:: Given data ::

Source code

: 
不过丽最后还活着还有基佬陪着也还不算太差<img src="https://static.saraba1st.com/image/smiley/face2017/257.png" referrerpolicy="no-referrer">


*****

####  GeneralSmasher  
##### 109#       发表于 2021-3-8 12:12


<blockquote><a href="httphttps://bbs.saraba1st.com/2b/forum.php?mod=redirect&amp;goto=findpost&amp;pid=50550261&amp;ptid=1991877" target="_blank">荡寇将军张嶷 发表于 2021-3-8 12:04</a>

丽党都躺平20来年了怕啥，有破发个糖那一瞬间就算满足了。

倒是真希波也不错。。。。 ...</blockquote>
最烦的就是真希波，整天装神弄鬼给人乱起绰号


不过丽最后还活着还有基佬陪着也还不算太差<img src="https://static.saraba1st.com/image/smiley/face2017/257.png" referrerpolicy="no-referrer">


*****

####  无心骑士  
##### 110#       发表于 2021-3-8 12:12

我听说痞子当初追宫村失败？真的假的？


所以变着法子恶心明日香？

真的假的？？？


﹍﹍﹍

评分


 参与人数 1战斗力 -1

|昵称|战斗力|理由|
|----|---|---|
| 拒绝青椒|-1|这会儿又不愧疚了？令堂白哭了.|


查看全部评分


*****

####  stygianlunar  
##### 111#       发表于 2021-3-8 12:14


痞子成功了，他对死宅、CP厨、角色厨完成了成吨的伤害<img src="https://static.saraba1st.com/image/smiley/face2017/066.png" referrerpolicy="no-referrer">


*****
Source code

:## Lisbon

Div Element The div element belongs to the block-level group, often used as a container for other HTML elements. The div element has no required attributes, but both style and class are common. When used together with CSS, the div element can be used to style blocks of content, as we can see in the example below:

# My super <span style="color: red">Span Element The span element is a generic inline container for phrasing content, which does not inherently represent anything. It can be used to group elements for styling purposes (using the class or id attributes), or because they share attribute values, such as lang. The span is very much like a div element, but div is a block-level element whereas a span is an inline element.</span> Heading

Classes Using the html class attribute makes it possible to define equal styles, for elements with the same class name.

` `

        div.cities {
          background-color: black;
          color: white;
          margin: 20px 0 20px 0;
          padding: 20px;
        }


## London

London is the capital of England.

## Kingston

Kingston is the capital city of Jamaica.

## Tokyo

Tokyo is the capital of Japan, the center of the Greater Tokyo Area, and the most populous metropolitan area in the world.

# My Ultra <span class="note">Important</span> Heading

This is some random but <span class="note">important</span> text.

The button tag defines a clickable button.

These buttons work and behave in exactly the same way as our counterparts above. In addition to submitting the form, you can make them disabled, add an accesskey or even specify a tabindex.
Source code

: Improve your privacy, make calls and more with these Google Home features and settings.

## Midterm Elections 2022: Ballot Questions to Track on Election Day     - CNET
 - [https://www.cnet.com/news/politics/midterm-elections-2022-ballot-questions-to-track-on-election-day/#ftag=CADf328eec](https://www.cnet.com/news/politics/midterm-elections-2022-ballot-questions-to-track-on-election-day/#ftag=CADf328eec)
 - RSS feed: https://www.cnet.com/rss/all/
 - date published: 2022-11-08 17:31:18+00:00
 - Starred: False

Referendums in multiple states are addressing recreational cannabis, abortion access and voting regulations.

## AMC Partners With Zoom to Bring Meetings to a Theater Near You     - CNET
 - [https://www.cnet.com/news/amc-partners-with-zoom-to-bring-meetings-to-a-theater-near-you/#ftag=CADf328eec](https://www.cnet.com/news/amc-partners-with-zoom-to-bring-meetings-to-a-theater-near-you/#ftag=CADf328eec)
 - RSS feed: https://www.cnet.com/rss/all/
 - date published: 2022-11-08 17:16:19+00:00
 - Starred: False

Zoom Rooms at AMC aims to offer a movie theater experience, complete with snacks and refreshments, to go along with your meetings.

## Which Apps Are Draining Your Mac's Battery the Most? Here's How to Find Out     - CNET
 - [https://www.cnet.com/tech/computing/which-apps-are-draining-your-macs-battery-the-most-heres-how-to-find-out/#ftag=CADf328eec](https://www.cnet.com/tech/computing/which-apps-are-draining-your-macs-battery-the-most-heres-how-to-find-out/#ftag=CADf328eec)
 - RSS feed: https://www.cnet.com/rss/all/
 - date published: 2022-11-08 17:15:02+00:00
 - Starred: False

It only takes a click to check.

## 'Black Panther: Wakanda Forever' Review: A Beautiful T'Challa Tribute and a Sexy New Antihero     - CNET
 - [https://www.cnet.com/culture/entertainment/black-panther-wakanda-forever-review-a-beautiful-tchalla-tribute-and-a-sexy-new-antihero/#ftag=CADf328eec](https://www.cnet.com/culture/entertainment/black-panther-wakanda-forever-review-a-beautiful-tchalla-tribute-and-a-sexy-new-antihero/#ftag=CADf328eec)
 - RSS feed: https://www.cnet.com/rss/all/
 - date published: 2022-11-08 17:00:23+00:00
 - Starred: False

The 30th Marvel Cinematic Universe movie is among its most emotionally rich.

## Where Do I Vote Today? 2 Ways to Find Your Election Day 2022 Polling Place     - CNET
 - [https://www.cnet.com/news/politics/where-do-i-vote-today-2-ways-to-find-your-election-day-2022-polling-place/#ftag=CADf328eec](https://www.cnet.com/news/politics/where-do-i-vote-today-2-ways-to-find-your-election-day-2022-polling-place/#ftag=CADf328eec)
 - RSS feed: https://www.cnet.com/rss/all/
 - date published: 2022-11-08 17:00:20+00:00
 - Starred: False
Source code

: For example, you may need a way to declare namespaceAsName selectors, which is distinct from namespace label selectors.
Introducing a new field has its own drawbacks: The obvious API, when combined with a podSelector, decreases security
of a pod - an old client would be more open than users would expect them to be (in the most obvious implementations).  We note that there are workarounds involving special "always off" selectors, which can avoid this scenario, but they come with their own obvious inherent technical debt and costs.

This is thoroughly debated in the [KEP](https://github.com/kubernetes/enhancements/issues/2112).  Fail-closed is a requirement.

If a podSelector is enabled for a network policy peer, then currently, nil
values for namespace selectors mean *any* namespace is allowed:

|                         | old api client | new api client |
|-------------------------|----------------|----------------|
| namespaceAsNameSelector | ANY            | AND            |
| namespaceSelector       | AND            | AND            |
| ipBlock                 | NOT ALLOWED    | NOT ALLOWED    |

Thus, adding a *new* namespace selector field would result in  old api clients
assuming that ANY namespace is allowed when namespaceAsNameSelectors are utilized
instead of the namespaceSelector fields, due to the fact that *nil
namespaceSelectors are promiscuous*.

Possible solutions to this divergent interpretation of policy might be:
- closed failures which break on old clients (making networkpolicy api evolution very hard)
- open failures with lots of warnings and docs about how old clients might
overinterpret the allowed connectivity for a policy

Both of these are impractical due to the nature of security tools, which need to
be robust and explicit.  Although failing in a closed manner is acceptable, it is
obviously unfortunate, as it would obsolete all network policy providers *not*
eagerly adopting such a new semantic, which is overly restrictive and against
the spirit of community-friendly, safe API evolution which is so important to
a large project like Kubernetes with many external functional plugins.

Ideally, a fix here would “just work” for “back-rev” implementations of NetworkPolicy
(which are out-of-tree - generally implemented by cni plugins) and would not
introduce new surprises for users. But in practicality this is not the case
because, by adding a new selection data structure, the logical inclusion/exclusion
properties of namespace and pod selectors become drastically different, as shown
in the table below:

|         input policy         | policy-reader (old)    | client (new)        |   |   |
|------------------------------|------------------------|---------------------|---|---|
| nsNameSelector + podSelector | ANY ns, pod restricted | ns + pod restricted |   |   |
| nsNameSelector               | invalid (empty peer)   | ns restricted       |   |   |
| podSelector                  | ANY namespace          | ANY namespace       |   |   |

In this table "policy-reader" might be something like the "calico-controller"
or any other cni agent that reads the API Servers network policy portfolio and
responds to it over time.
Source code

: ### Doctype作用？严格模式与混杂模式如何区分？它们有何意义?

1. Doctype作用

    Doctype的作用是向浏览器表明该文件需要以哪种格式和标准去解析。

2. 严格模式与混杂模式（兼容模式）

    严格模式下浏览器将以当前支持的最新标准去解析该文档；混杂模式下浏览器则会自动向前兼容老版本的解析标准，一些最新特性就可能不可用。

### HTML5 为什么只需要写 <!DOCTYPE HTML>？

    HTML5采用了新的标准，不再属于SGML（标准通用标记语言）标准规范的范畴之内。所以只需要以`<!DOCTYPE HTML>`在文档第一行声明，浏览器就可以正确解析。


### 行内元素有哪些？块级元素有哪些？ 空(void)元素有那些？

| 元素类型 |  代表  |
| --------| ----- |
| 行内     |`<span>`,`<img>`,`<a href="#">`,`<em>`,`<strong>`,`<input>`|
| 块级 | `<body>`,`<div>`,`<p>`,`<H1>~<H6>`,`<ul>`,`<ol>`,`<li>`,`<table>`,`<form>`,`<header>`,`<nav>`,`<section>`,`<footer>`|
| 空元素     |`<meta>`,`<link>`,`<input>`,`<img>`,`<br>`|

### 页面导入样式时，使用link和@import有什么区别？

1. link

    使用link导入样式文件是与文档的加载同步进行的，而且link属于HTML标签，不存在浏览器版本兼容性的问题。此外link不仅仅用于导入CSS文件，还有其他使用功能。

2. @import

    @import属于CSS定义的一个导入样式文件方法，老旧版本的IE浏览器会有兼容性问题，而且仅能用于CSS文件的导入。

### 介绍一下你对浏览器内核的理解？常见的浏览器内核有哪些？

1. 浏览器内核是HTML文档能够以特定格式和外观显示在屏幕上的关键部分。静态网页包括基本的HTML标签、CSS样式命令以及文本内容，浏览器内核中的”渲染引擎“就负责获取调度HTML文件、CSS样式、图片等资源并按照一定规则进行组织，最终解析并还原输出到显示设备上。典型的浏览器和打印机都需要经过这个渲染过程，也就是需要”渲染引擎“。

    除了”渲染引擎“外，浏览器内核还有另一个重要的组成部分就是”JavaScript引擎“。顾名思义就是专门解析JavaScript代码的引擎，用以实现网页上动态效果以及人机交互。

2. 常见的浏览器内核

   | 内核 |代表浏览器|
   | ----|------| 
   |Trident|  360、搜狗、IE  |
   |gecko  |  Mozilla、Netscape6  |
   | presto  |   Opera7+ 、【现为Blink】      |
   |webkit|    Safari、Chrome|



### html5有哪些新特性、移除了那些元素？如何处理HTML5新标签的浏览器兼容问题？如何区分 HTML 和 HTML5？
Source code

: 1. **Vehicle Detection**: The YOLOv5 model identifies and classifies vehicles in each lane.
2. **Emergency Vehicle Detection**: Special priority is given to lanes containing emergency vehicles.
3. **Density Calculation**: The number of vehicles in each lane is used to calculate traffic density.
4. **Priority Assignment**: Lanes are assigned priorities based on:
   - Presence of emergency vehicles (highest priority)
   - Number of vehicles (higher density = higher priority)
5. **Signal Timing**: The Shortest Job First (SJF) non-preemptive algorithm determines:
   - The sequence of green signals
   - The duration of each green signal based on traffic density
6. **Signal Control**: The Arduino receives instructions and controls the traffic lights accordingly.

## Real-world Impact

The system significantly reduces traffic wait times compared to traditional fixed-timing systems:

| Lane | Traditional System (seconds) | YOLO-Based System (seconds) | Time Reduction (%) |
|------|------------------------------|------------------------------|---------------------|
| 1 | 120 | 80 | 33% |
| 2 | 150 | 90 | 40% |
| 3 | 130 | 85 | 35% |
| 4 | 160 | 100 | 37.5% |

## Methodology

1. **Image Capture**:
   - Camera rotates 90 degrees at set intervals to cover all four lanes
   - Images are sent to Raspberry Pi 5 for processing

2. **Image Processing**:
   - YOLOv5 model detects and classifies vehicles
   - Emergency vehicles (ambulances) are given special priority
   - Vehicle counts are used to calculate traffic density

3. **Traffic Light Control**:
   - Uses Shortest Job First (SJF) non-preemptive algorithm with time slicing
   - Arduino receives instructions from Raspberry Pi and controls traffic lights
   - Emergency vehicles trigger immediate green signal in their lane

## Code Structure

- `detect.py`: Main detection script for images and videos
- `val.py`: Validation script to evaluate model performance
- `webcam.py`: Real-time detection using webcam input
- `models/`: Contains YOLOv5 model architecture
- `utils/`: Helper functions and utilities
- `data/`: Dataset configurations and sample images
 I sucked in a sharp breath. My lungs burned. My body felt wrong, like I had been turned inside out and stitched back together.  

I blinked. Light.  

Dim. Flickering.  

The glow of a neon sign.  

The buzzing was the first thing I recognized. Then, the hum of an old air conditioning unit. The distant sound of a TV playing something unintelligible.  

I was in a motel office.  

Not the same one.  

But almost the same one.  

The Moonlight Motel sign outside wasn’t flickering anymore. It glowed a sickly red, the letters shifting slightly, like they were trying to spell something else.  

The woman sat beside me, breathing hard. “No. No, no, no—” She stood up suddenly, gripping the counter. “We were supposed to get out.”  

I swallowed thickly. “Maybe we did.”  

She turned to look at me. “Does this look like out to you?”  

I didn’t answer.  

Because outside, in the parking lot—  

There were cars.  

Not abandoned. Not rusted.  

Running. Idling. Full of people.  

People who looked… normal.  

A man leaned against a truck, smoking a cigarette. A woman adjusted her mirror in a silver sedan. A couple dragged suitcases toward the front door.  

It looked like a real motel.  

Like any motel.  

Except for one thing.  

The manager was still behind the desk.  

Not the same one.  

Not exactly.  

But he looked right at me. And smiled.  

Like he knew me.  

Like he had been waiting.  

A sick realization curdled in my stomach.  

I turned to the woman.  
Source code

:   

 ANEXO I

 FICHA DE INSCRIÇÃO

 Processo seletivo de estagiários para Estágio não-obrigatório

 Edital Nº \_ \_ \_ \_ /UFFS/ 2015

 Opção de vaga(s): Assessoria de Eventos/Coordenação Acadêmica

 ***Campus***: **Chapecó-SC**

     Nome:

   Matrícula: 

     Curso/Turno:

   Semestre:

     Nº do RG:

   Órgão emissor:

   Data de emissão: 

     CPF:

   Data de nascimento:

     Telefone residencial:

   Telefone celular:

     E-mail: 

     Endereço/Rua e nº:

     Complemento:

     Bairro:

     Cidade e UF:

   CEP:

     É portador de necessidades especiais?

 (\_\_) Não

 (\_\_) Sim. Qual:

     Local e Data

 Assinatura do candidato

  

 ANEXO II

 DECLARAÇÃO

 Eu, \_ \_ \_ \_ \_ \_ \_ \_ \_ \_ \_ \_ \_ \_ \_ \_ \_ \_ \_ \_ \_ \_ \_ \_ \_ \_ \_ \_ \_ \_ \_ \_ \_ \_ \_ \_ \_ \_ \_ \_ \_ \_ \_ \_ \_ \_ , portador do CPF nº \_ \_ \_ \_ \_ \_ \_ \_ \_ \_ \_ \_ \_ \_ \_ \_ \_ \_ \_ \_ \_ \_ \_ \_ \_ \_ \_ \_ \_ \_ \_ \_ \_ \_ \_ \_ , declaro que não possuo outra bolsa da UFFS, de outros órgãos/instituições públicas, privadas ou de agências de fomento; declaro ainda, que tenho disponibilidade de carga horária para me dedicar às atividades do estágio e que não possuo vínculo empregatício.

:::

What the task asks ▸
Copy the material from the line with "Local e Data" up to and including its final line, replacing "DECLARAÇÃO" with "TERMO" and leaving everything else unchanged.

Result ▸
     Local e Data

 Assinatura do candidato

  

 ANEXO II

 TERMO

 Eu, \_ \_ \_ \_ \_ \_ \_ \_ \_ \_ \_ \_ \_ \_ \_ \_ \_ \_ \_ \_ \_ \_ \_ \_ \_ \_ \_ \_ \_ \_ \_ \_ \_ \_ \_ \_ \_ \_ \_ \_ \_ \_ \_ \_ \_ \_ , portador do CPF nº \_ \_ \_ \_ \_ \_ \_ \_ \_ \_ \_ \_ \_ \_ \_ \_ \_ \_ \_ \_ \_ \_ \_ \_ \_ \_ \_ \_ \_ \_ \_ \_ \_ \_ \_ \_ , declaro que não possuo outra bolsa da UFFS, de outros órgãos/instituições públicas, privadas ou de agências de fomento; declaro ainda, que tenho disponibilidade de carga horária para me dedicar às atividades do estágio e que não possuo vínculo empregatício.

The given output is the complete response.